As the listless clock, rusted in the corner of the dark room, doesn't russel up a chime or a chang. In the middle of the room, a chair. On the chair, a protal. A glimpse into the mind of a helpless, hopeless, habitual fool... chaos. Turmoil rots into the soft flesh of this one's aspirations. He seeks unanswered questions in a book he hopes to reedem his soul. Can he find answers in a book written too long ago to remember the copyright date? This one, is no doubt, in a state of unconcious confusion. He seeks counciling from a peer, then ony gets to glimpse into anothers procrastinated problems. From the corner of the room where the clock lay restful, a sound. Attention fixed greatly on this clammering heard about. Oh of course... just another distraction in this tragedy we call life.

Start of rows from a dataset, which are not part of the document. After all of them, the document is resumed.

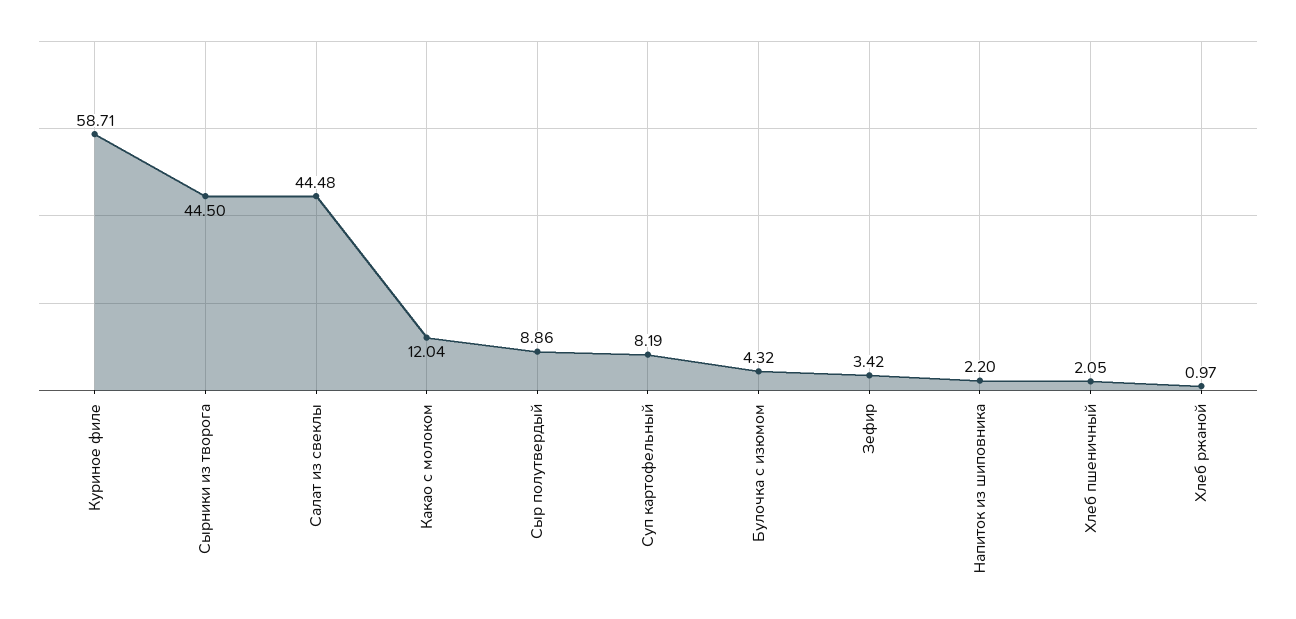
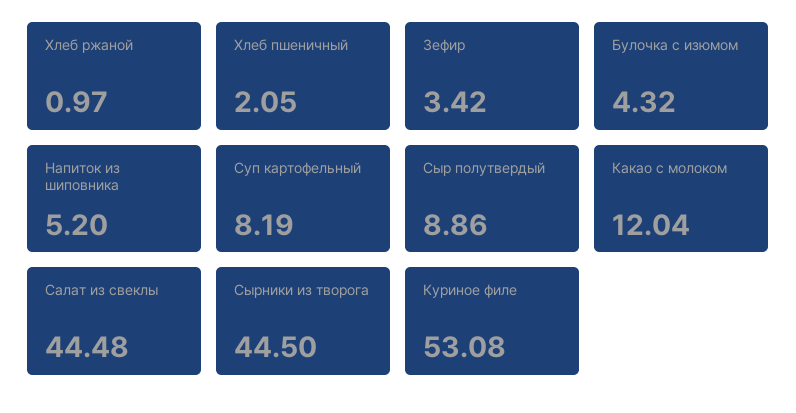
  {
-   "Куриное филе": 58.71,
+   "Куриное филе": 53.08,
    "Сырники из творога": 44.5,
    "Салат из свеклы": 44.48,
    "Какао с молоком": 12.04,
    "Сыр полутвердый": 8.86,
    "Суп картофельный": 8.19,
    "Булочка с изюмом": 4.32,
    "Зефир": 3.42,
-   "Напиток из шиповника": 2.2,
+   "Напиток из шиповника": 5.2,
    "Хлеб пшеничный": 2.05,
    "Хлеб ржаной": 0.97
  }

How suprising to find comfort in the most unlikely places. I.E. My comfort zone is definetly in the arms of a loved one, but tonite, I found comfort in myself for once. I pride myself on being able and willing at almost all times to help another, but I have many problems with taking care of my own dillemmas. I believe myself to be a very kind person, but when you hear otherwise often enough, i guess you start uestioning your beliefs. Now I am a kind hearted individual, but I have a short temper. My temper is not all that hard to control but I need time to calm from an intense dispute. Well, I've also found that this causes problems as well, 'cause if I go too long without confronting these things, I don't. I need much improvement in mysel before I see myself fit to be an adult yet, but I am growing wiser every day. Specifically, for instance, the arguments i have with my girlfriend, as troublesome and irritating as they are, have helped me learn to let things roll of my back. Not everyone can be totally pleased with you all the time.
I need love. Not neccessarily the un-tamed love yearning inside a locked up heart, cut off because of wrongdoings to the owner, but a love shared between two. A linking of minds far too complex to understan but when combined sense. I am in love with my girlfriend Missy. It is a love that i hope we share unconditionally for years to come. I know she loves me soo much and would do anything for me, and I am equally as obliged to do the same out of love. There is one thing that I think I must say before I end my session tonite: No matter when you think your on rock bottom the floor opens up and takes you down two more levels. This is when you have to realize that you must make some changes to your routine. For me this was when I told Missy I didn't want a relationship anymore. In a way this is true only because I am selfish. I don't want to have to go to college, work, and deal with a relationship that brings me so much joy and hate that it is an emotional roller coaster. Don't get me wrong, I love the time we spend togher and I love her. Well it's late... peace.